On Wednesday night, the community’s developer — Dubai Properties — put up notices in all buildings across both phases asking tenants to immediately stop using cooking gas and remove gas cylinders.

“We remind you that the use of gas or gas cylinders on the premises or elsewhere in the Al Khail Gate development is strictly prohibited as it is contrary to the contract and to the rules and regulations of Dubai Civil Defence. Please immediately remove any gas cylinders. If you fail to do so, please be aware that you will be responsible for any damage or loss that may be caused, or compensation that may be claimed, as a result of your failure to comply with the contract,” read the notice.

Tenants who spoke to Gulf News said the notice was a shocker to them. Many said they had not read any such clause in the contract that runs into dozens of pages while some said an annexure in the latest contracts had mentioned a prohibition on using gas cylinders in the community.

Tenants said Phase 2 apartments have been provided with an outlet for electric stoves while Phase 1 apartments do not even have them.

“Whether it is there in the contract or not, this ban is something that the management had not enforced all these years. They are very well aware that a majority of the tenants use gas cylinders and almost all gas suppliers deliver cylinders inside the community. They had not told us anything about it from the beginning,” said Ahmed Z., a Pakistani expatriate living in Phase 2 for six years.

Roshni S.P, an Indian expatriate, said she had heard about the management raising the issue of using gas cylinders in the past few months. “I heard some people were even fined.
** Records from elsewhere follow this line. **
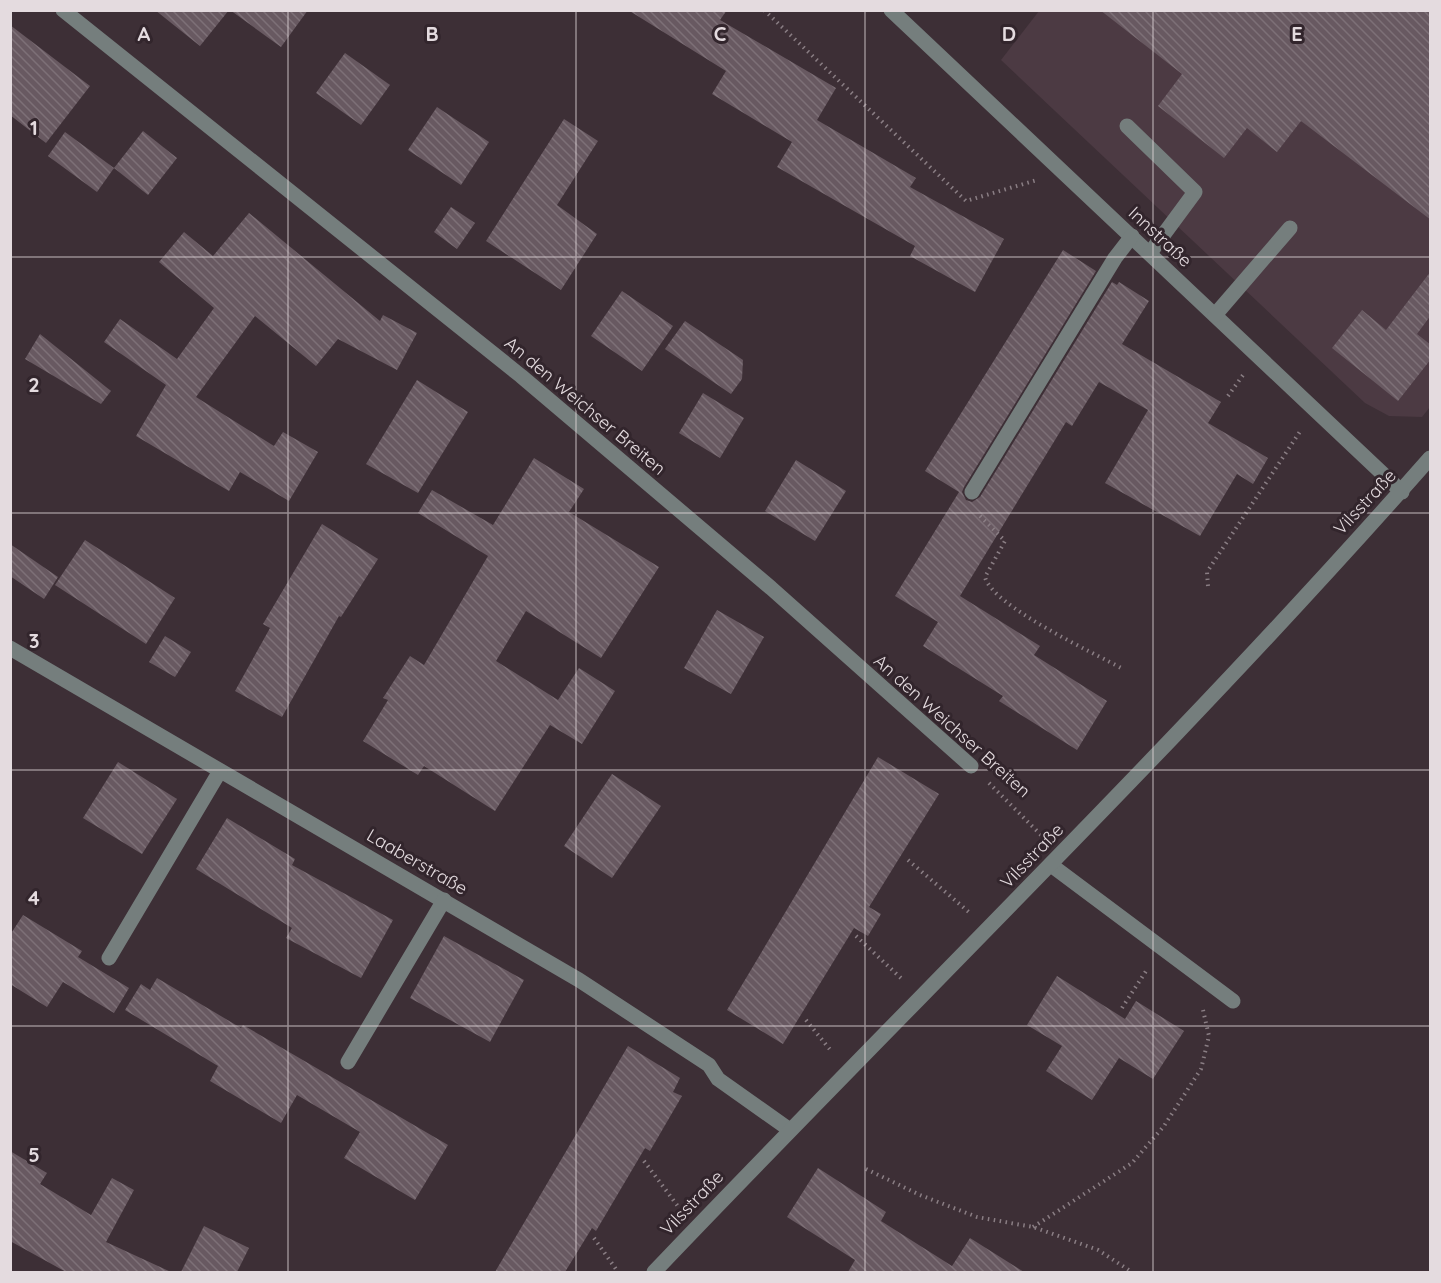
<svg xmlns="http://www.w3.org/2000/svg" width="1441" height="1283" font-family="Quicksand,sans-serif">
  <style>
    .built { fill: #4c3a43 }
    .building { fill: url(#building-back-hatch) }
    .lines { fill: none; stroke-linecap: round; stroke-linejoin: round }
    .path { stroke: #8a7e84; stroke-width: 4; stroke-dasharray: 1.5 4.5; stroke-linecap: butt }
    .minor { stroke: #757e7d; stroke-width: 15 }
    .grid { fill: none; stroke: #e4dbdf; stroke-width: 1.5; stroke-opacity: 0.55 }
    .labels { text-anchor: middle; stroke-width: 6; stroke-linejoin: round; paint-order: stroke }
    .street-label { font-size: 18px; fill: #e4dbdf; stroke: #32252c }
    .grid-label { font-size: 20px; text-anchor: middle; font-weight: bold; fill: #e4dbdf; stroke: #32252c; stroke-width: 6; stroke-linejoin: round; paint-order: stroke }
  </style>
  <defs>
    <pattern id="building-back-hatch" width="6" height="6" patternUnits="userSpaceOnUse" patternTransform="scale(1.5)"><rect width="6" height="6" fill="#685961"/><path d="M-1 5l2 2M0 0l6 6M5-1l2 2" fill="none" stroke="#7d7077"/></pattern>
  </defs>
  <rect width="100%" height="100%" fill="#3d2f36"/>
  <!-- built -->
  <path class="built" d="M 1039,11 L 1430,11 L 1430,407 L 1422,417 L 1389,416 L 1365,403 L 1001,60 Z"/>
  <!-- building -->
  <g class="building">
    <path d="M 155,10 L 229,10 L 200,46 Z"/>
    <path d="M 230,10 L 308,10 L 281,47 Z"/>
    <path d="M 628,10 L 727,10 L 720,20 L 836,88 L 817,120 L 916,178 L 910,187 L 1004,239 L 975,292 L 910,256 L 915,246 L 777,167 L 792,142 L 712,94 L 726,71 Z"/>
    <path d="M 1100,10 L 1431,10 L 1431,220 L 1301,121 L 1277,152 L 1247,128 L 1224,158 L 1158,106 L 1182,74 Z"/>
    <path d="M 10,25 L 90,86 L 46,143 L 10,115 Z"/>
    <path d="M 345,53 L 390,85 L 361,125 L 316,93 Z"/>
    <path d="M 437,107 L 489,142 L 461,185 L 408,150 Z"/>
    <path d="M 564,119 L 598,141 L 557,205 L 597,234 L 561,290 L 486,241 Z"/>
    <path d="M 143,131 L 177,158 L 148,195 L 114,168 Z"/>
    <path d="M 65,132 L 114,168 L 97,192 L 48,156 Z"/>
    <path d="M 451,207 L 475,223 L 457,249 L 434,232 Z"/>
    <path d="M 249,213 L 380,321 L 383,315 L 417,333 L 397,370 L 338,339 L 316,366 L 255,316 L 196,397 L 274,446 L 283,432 L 318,452 L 289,501 L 240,472 L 229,491 L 136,436 L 166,385 L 104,342 L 120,319 L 177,359 L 214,308 L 159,262 L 184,232 L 213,256 Z"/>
    <path d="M 1063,250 L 1096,271 L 964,487 L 962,492 L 966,500 L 972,502 L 980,497 L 1112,282 L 1117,285 L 1119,282 L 1149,301 L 1122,344 L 1221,402 L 1208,423 L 1268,458 L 1253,484 L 1237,474 L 1200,536 L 1105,483 L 1148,410 L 1099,382 L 1072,426 L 1066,422 L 960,596 L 1040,646 L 1034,655 L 1107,701 L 1077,750 L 999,701 L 1003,696 L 923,646 L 938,622 L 895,596 L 959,492 L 925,471 Z"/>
    <path d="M 1431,271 L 1431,315 L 1417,334 L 1431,345 L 1431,359 L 1398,401 L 1332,348 L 1362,310 L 1386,330 Z"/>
    <path d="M 622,291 L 673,326 L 642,371 L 591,336 Z"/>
    <path d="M 685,321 L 743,360 L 742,379 L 731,394 L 665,349 Z"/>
    <path d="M 40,334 L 111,391 L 101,404 L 25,359 Z"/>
    <path d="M 417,380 L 468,412 L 418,493 L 366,464 Z"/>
    <path d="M 703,393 L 744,418 L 720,458 L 679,433 Z"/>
    <path d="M 534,458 L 584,489 L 569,512 L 659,567 L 601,658 L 526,611 L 496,661 L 558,700 L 579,668 L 615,691 L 582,744 L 550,725 L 495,811 L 424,766 L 418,775 L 363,741 L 388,700 L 383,698 L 410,656 L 424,665 L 488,556 L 418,513 L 432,490 L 493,525 Z"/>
    <path d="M 796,460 L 846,491 L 815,541 L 765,511 Z"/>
    <path d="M 322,524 L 378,559 L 341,617 L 339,616 L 282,717 L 235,691 L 270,628 L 263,624 Z"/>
    <path d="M 85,540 L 175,598 L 146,644 L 55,585 Z"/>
    <path d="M 10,544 L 58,577 L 44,599 L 10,576 Z"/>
    <path d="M 717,610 L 764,637 L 731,694 L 684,668 Z"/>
    <path d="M 165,636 L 191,652 L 175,677 L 149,662 Z"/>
    <path d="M 878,757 L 939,794 L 869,907 L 881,914 L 868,936 L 854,928 L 783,1044 L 727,1010 Z"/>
    <path d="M 118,762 L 177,799 L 142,854 L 83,818 Z"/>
    <path d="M 612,774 L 661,806 L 612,878 L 564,846 Z"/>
    <path d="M 227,818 L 295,859 L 292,865 L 393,920 L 361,978 L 286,938 L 292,928 L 196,869 Z"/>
    <path d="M 23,915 L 82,951 L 78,957 L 129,988 L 114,1013 L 63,982 L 47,1007 L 10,984 L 10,935 Z"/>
    <path d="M 444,936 L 524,980 L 490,1042 L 410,998 Z"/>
    <path d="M 1057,976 L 1125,1019 L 1136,1001 L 1184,1031 L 1153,1079 L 1119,1058 L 1092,1100 L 1046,1071 L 1062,1046 L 1027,1025 Z"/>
    <path d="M 157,978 L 241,1028 L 243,1025 L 448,1145 L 415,1200 L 344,1158 L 360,1132 L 297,1095 L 281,1123 L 210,1081 L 218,1066 L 125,1010 L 141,984 L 150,990 Z"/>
    <path d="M 628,1046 L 680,1078 L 673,1092 L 682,1096 L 650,1151 L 645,1148 L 596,1231 L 592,1228 L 565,1272 L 495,1272 Z"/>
    <path d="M 10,1151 L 47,1173 L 40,1184 L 91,1215 L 112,1178 L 134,1190 L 106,1242 L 171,1272 L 66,1272 L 10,1241 Z"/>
    <path d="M 818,1168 L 886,1212 L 881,1221 L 952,1266 L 970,1238 L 1024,1272 L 848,1272 L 855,1260 L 787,1217 Z"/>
    <path d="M 204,1226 L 249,1248 L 237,1272 L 181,1272 Z"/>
  </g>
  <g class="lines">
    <!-- path -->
    <g class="path">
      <path d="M 764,10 L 966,201 L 1037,180"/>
      <path d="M 1228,396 L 1243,375"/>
      <path d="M 980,516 L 1005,541 L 985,577 C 992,606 1094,653 1123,669"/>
      <path d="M 1208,586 L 1207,572 L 1301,430"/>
      <path d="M 989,783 L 1043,837"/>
      <path d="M 908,860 L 970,913"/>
      <path d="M 856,936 L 903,980"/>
      <path d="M 1122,1008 L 1148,968"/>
      <path d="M 806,1020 L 832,1052"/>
      <path d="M 644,1161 L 680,1209"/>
      <path d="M 866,1169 L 920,1195 L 977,1217 L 1033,1227 L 1098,1250 L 1132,1272"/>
      <path d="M 1033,1227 L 1132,1163 L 1164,1126 L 1201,1069 L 1209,1036 L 1203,1010"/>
      <path d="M 594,1238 L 618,1272"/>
    </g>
    <!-- minor -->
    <g class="minor">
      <path d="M 63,10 L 521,376 L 771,588 L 971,766"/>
      <path d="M 891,10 L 1402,492"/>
      <path d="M 1127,126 L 1195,192 L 1150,253"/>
      <path d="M 1215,315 L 1290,228"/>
      <path d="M 972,492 L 1115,258 L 1132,236"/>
      <path d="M 10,648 L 579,980 L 709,1065 L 718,1079 L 790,1130"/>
      <path d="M 1051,865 L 1233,1001"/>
      <path d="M 109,958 L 220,771"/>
      <path d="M 348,1062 L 444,900"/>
      <path d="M 654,1272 C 912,1001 1182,740 1430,458"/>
    </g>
  </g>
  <!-- grid -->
  <path class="grid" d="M 288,10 L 288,1272M 576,10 L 576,1272M 865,10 L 865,1272M 1153,10 L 1153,1272M 10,257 L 1430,257M 10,513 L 1430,513M 10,770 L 1430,770M 10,1026 L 1430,1026"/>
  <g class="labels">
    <!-- street labels -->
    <g class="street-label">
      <text transform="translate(1160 237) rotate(43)" y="6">Innstraße</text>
      <text transform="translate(585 406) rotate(40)" y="6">An den Weichser Breiten</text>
      <text transform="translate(1365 502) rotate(-47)" y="6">Vilsstraße</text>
      <text transform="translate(952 726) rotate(42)" y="6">An den Weichser Breiten</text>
      <text transform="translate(1032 856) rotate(-46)" y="6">Vilsstraße</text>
      <text transform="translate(417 862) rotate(30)" y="6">Laaberstraße</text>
      <text transform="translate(692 1203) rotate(-46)" y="6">Vilsstraße</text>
    </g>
  </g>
  <g class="grid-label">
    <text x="144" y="41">A</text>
    <text x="432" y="41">B</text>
    <text x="720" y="41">C</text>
    <text x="1009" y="41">D</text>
    <text x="1297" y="41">E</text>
    <text x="34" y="135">1</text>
    <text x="34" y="392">2</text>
    <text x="34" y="648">3</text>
    <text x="34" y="905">4</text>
    <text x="34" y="1162">5</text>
  </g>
  <!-- border -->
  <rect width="1441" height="1283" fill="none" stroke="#e4dbdf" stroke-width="24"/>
</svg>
So, we bought an induction cooker before we went for renewing our contract.”

Tenants raised the concern of switching to electric cookers which will see their power bills shoot up. “We have already started paying more for the district cooling after they installed the meters saying it will reduce the bills. If we have to switch to electric cooking, we will end up paying thousands of dirhams more for that also,” lamented one tenant who did not wish to be named.

Dubai Properties was not immediately available for comments.